> [Work instructions]
Extract every line from the items below that contains the string "dist".

> [Information supplied]

=-=-=-=-=

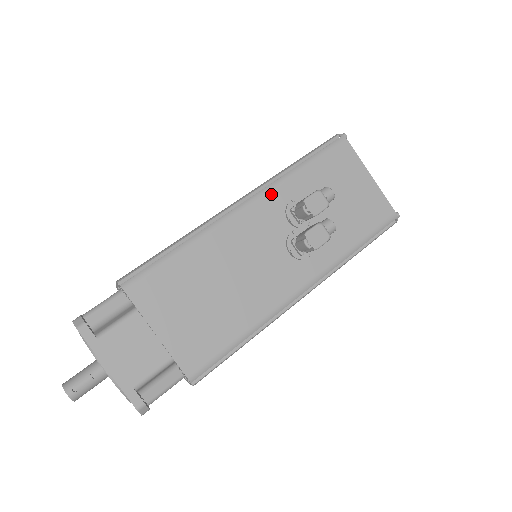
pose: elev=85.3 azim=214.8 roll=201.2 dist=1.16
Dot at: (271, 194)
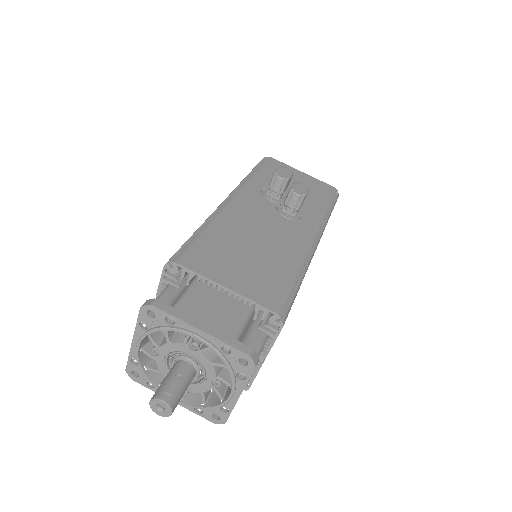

=-=-=-=-=

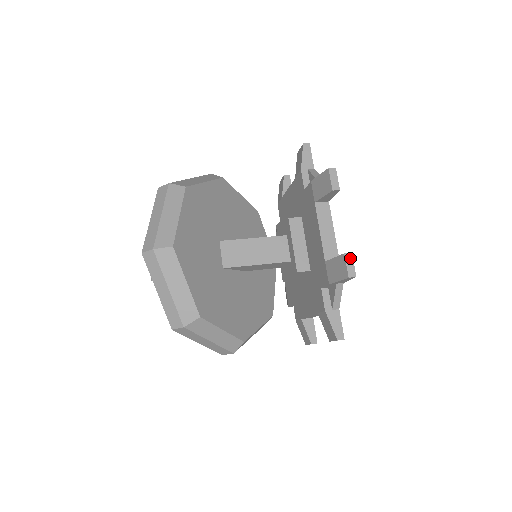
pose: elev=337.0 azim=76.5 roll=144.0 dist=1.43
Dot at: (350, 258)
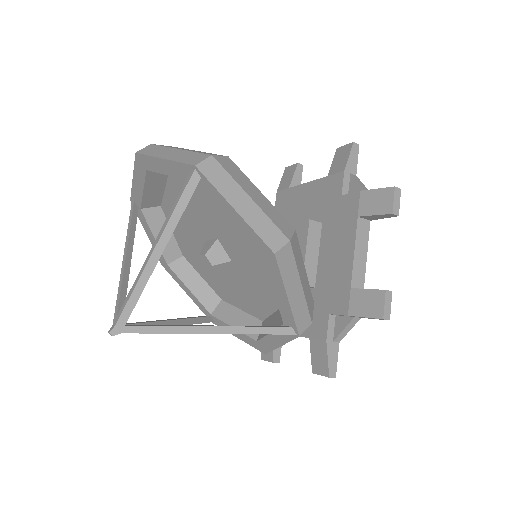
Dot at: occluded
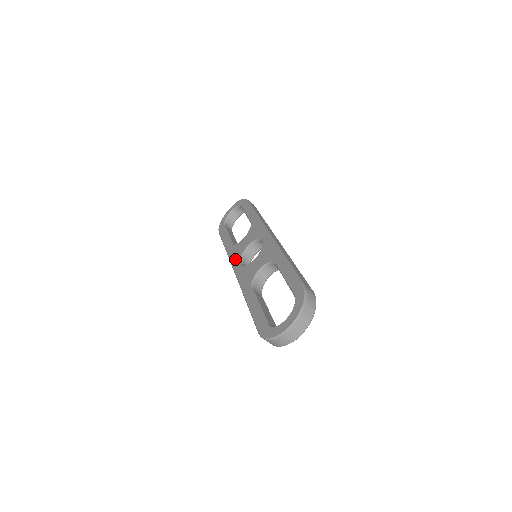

=-=-=-=-=

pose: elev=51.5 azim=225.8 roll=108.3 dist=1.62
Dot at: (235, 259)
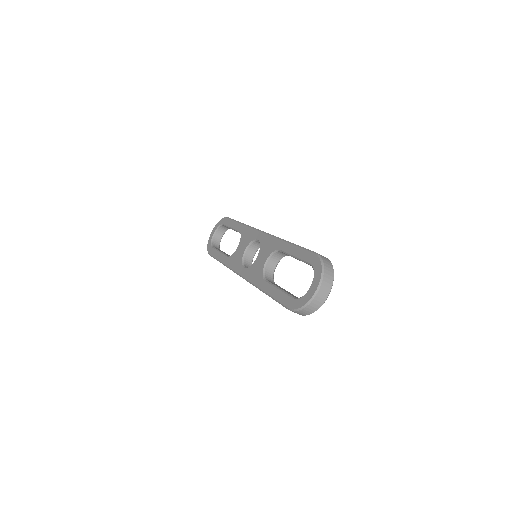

=-=-=-=-=

> [Output]
pose: elev=85.3 azim=214.8 roll=201.2 dist=1.16
pose: elev=337.0 azim=76.5 roll=144.0 dist=1.43
pose: elev=51.5 azim=225.8 roll=108.3 dist=1.62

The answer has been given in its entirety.